» Given records

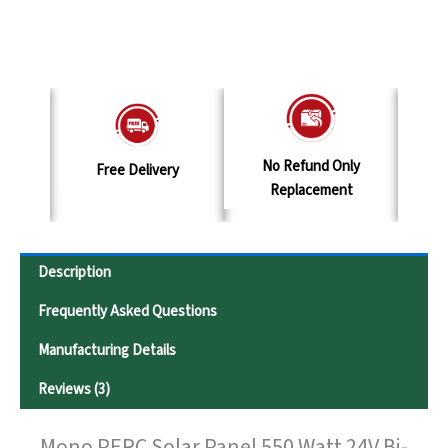
No Refund Only
y
Terms & Conditions
S
Replacement
Description
Frequently Asked Questions
Manufacturing Details
Reviews (3)
Mono PERC Solar Panel 550 Watt 24V Bi-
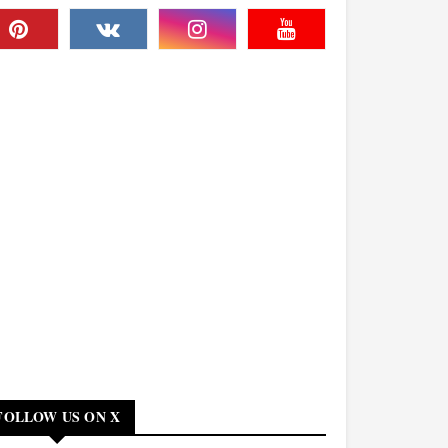
FOLLOW US ON X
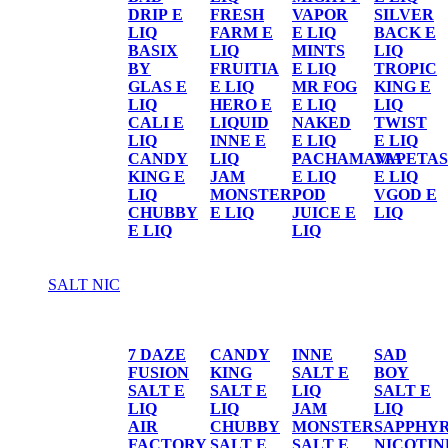
DRIP E
FRESH
VAPOR
SILVER
LIQ
FARM E
E LIQ
BACK E
BASIX
LIQ
MINTS
LIQ
BY
FRUITIA
E LIQ
TROPIC
GLAS E
E LIQ
MR FOG
KING E
LIQ
HERO E
E LIQ
LIQ
CALI E
LIQUID
NAKED
TWIST
LIQ
INNE E
E LIQ
E LIQ
CANDY
LIQ
PACHAMAMA
VAPETAS
KING E
JAM
E LIQ
E LIQ
LIQ
MONSTER
POD
VGOD E
CHUBBY
E LIQ
JUICE E
LIQ
E LIQ
LIQ
SALT NIC
SALT NIC
7 DAZE
CANDY
INNE
SAD
FUSION
KING
SALT E
BOY
SALT E
SALT E
LIQ
SALT E
LIQ
LIQ
JAM
LIQ
AIR
CHUBBY
MONSTER
SAPPHY
FACTORY
SALT E
SALT E
NICOTIN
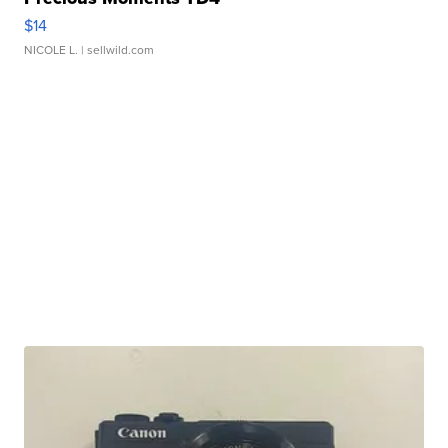
$14
NICOLE L.
| sellwild.com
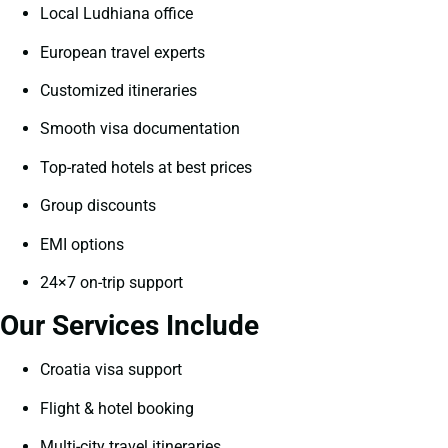
Local Ludhiana office
European travel experts
Customized itineraries
Smooth visa documentation
Top-rated hotels at best prices
Group discounts
EMI options
24×7 on-trip support
Our Services Include
Croatia visa support
Flight & hotel booking
Multi-city travel itineraries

» Work to be completed
The copy you write must hold every record verbatim and none of the pictures.

» Exercise solution
No Refund Only
y
Terms & Conditions
S
Replacement
Description
Frequently Asked Questions
Manufacturing Details
Reviews (3)
Mono PERC Solar Panel 550 Watt 24V Bi-
FOLLOW US ON X
DRIP E
FRESH
VAPOR
SILVER
LIQ
FARM E
E LIQ
BACK E
BASIX
LIQ
MINTS
LIQ
BY
FRUITIA
E LIQ
TROPIC
GLAS E
E LIQ
MR FOG
KING E
LIQ
HERO E
E LIQ
LIQ
CALI E
LIQUID
NAKED
TWIST
LIQ
INNE E
E LIQ
E LIQ
CANDY
LIQ
PACHAMAMA
VAPETAS
KING E
JAM
E LIQ
E LIQ
LIQ
MONSTER
POD
VGOD E
CHUBBY
E LIQ
JUICE E
LIQ
E LIQ
LIQ
SALT NIC
SALT NIC
7 DAZE
CANDY
INNE
SAD
FUSION
KING
SALT E
BOY
SALT E
SALT E
LIQ
SALT E
LIQ
LIQ
JAM
LIQ
AIR
CHUBBY
MONSTER
SAPPHY
FACTORY
SALT E
SALT E
NICOTIN
$14
NICOLE L.
| sellwild.com
Local Ludhiana office
European travel experts
Customized itineraries
Smooth visa documentation
Top-rated hotels at best prices
Group discounts
EMI options
24×7 on-trip support
Our Services Include
Croatia visa support
Flight & hotel booking
Multi-city travel itineraries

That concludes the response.